Abstract View

Ensemble-Based Deep Learning for Estimating PM2.5 over California with Multi-Source Big Data Including Wildfire Smoke

Lianfa Li, Mariam Girguis, Frederick Lurmann, Nathan Pavlovic, Crystal McClure, Meredith Franklin, Jun Wu, Luke Oman, Carrie Breton, Frank Gilliland, RIMA HABRE, University of Southern California

Abstract Number: 136
Working Group: Satellite-Data and Environmental Health Applications

Abstract
Introduction: Estimating PM_2.5 concentrations and their prediction uncertainties at a high spatiotemporal resolution is important for air pollution health effect studies. This is particularly challenging for California, with highly variable natural and anthropogenic emissions, meteorology, topography and land use.

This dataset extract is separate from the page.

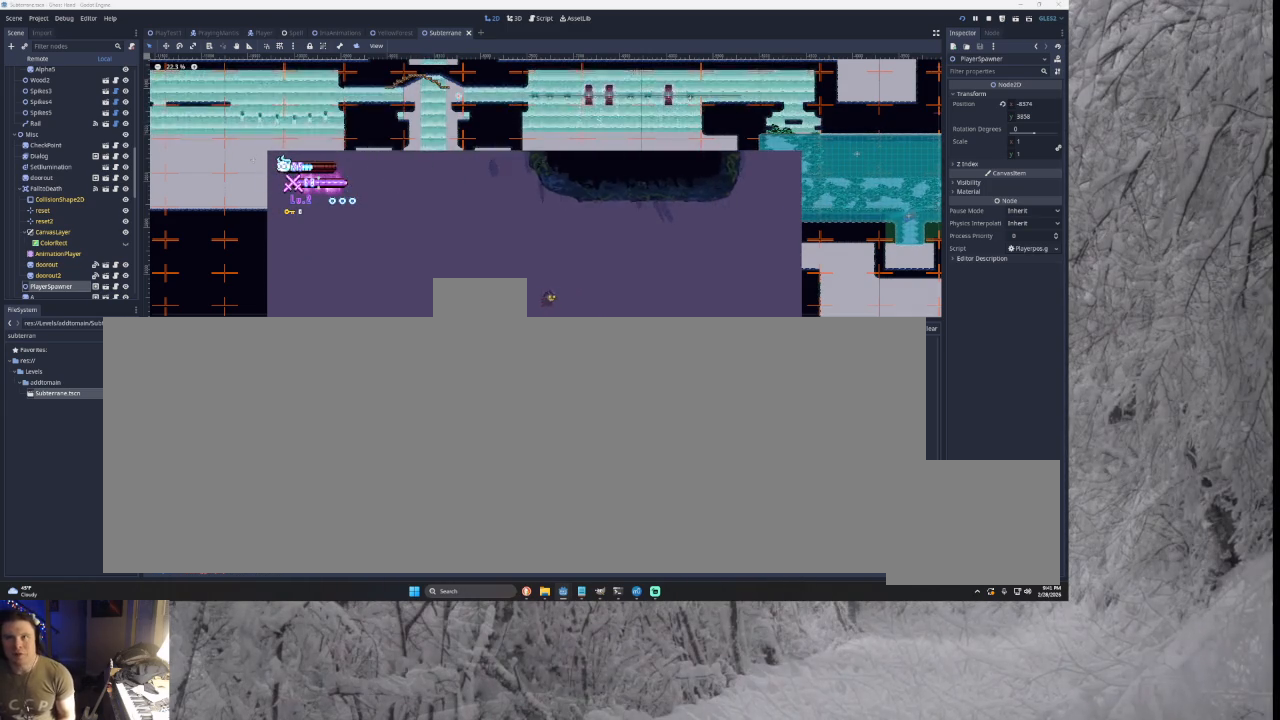
{"buttons": ["TRIANGLE"], "left_stick": "left", "right_stick": "center", "events": [[33, "left_stick", "left"], [100, "TRIANGLE", "down"]]}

Methods: Using ensemble-based deep learning with big data fused from multiple sources we developed a PM_2.5 prediction model with uncertainty estimates at a high spatial (1km x 1km) and temporal (weekly) resolution for a 10-year time span (2008-2017). Data sources included remote sensing data (MAIAC aerosol optical depth (AOD), normalized difference vegetation index, impervious surface), MERRA-2 GMI Replay Simulation (M2GMI) output, wildfire smoke plume dispersion estimates (HYSPLIT and MODIS fire radiative power), meteorology, land cover, traffic, elevation, and spatiotemporal trends (geo-coordinates, temporal basis functions, time index). Missing MAIAC AOD observations were imputed and adjusted for relative humidity and vertical distribution.
Results: Ensemble deep learning to predict PM_2.5 achieved an overall mean training RMSE of 1.54 μg/m3 (R²: 0.94) and test RMSE of 2.29 μg/m3 (R²: 0.87). The top predictors included M2GMI carbon monoxide mixing ratio in the bottom layer, temporal basis functions, spatial location, air temperature, MAIAC AOD, and PM_2.5 sea salt mass concentration. In an independent test using three long-term AQS sites and one short-term non-AQS site, our model achieved a high correlation (>0.8) and a low RMSE (<3 μg/m3). Statewide predictions indicated that our model can capture the spatial distribution and temporal peaks in wildfire-related PM_2.5. The coefficient of variation indicated highest uncertainty over deciduous and mixed forests and open water land covers.

Conclusion: Our method can be generalized to other similarly complex regions. Prediction uncertainty estimates can also inform further model development and measurement error evaluations in exposure and health studies.